(Entries shown Opens)
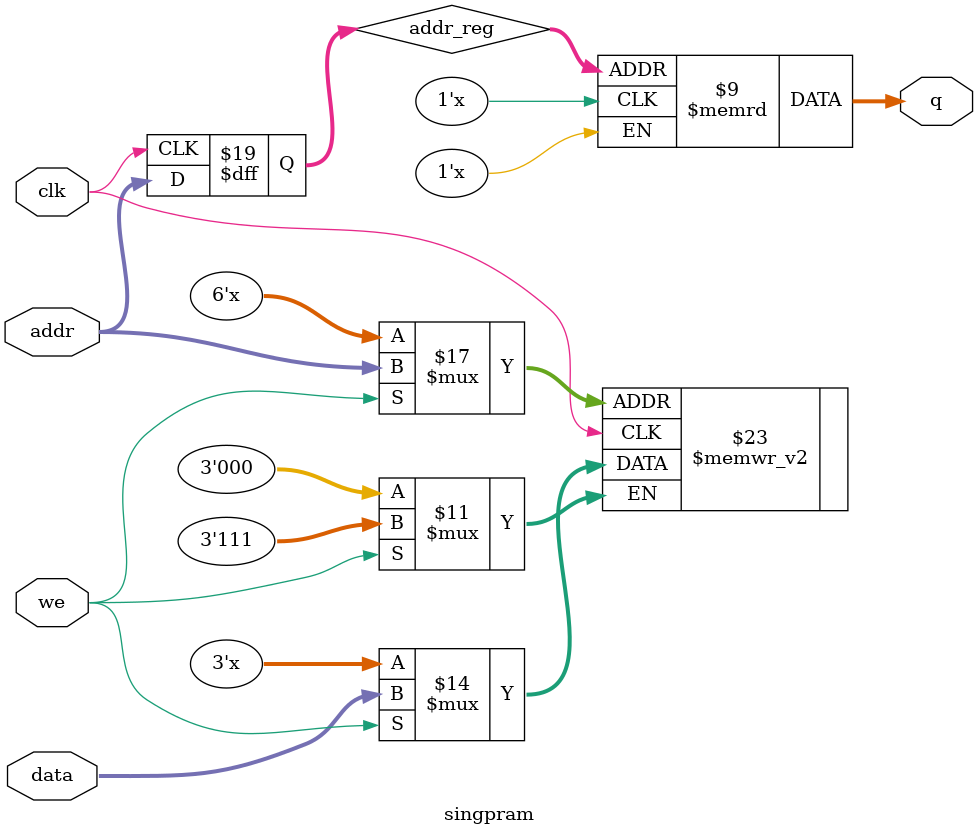
<source format=v>
module singpram(
  input [2:0] data,
  input [5:0] addr,
  input we, clk,
  output [2:0] q
);
  
  reg [2:0] ram[63:0];
  reg [5:0] addr_reg;
  
  always @ (posedge clk) begin
    // Write
    if (we) ram[addr] <= data;
  addr_reg <= addr;
  end
  
  assign q = ram[addr_reg];

endmodule

</source>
(Entries shown Closes)
■ **The problem**
Every line from the one with "if (we) ram[addr] <= data;" through the last line of the records above should be returned exactly, please, and no others.

■ **Response to the task**
    if (we) ram[addr] <= data;
  addr_reg <= addr;
  end
  
  assign q = ram[addr_reg];

endmodule

</source>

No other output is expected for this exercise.